What is required ▸
Down to the last line, print the entries below exactly, and keep every picture out of the copy.
Segment Start: Records
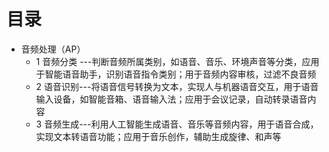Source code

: # 目录
* 音频处理（AP）
  * 1 音频分类 ---判断音频所属类别，如语音、音乐、环境声音等分类，应用于智能语音助手，识别语音指令类别；用于音频内容审核，过滤不良音频
  * 2 语音识别---将语音信号转换为文本，实现人与机器语音交互，用于语音输入设备，如智能音箱、语音输入法；应用于会议记录，自动转录语音内容
  * 3 音频生成---利用人工智能生成语音、音乐等音频内容，用于语音合成，实现文本转语音功能；应用于音乐创作，辅助生成旋律、和声等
Segment End: Records
Result below ▸
Source code

: # 目录
* 音频处理（AP）
  * 1 音频分类 ---判断音频所属类别，如语音、音乐、环境声音等分类，应用于智能语音助手，识别语音指令类别；用于音频内容审核，过滤不良音频
  * 2 语音识别---将语音信号转换为文本，实现人与机器语音交互，用于语音输入设备，如智能音箱、语音输入法；应用于会议记录，自动转录语音内容
  * 3 音频生成---利用人工智能生成语音、音乐等音频内容，用于语音合成，实现文本转语音功能；应用于音乐创作，辅助生成旋律、和声等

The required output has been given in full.